The most immediate concern is Samsung’s upcoming foldable lineup, scheduled for launch in the second half of this year. If Trump’s proposed tariffs are enforced, the Galaxy Fold series could face substantial import duties, directly affecting pricing strategies in North America — one of the world’s most lucrative markets for premium smartphones.

Apple continues to dominate the US smartphone market, maintaining a market share of 50 to 60 percent each quarter. This sustained dominance poses a challenge for competitors such as Samsung, which already struggles to gain significant ground and finds it difficult to compete on price alone.

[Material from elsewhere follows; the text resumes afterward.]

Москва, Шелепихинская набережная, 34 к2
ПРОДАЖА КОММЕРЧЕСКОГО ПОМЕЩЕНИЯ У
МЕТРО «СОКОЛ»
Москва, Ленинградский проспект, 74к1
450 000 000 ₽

According to market research firm Counterpoint Research, Apple led the US smartphone market in the first quarter of this year with a 57.1 percent share, followed by Samsung at 26.5 percent. Motorola came in third with 4.2 percent.

The pressure is compounded by a stark profitability gap. Samsung’s smartphone division posted an operating profit margin of 9.1 percent, far below Apple’s robust 31 percent. This means the tariff shock would hit Samsung harder, limiting its capacity to absorb the added costs.

In a bid to protect its US market share, Samsung may consider offsetting the cost burden by slightly raising smartphone prices in other markets, including Korea.

“Samsung might avoid raising US prices too sharply to defend its market position and instead spread the cost across global markets,” said an industry source who requested anonymity. “But that could trigger backlash from domestic consumers, who may question why they’re being made to share the cost of a US-specific policy.”

As of now, Samsung has not made an official comment regarding its pricing strategy or contingency plans in response to the tariff announcement.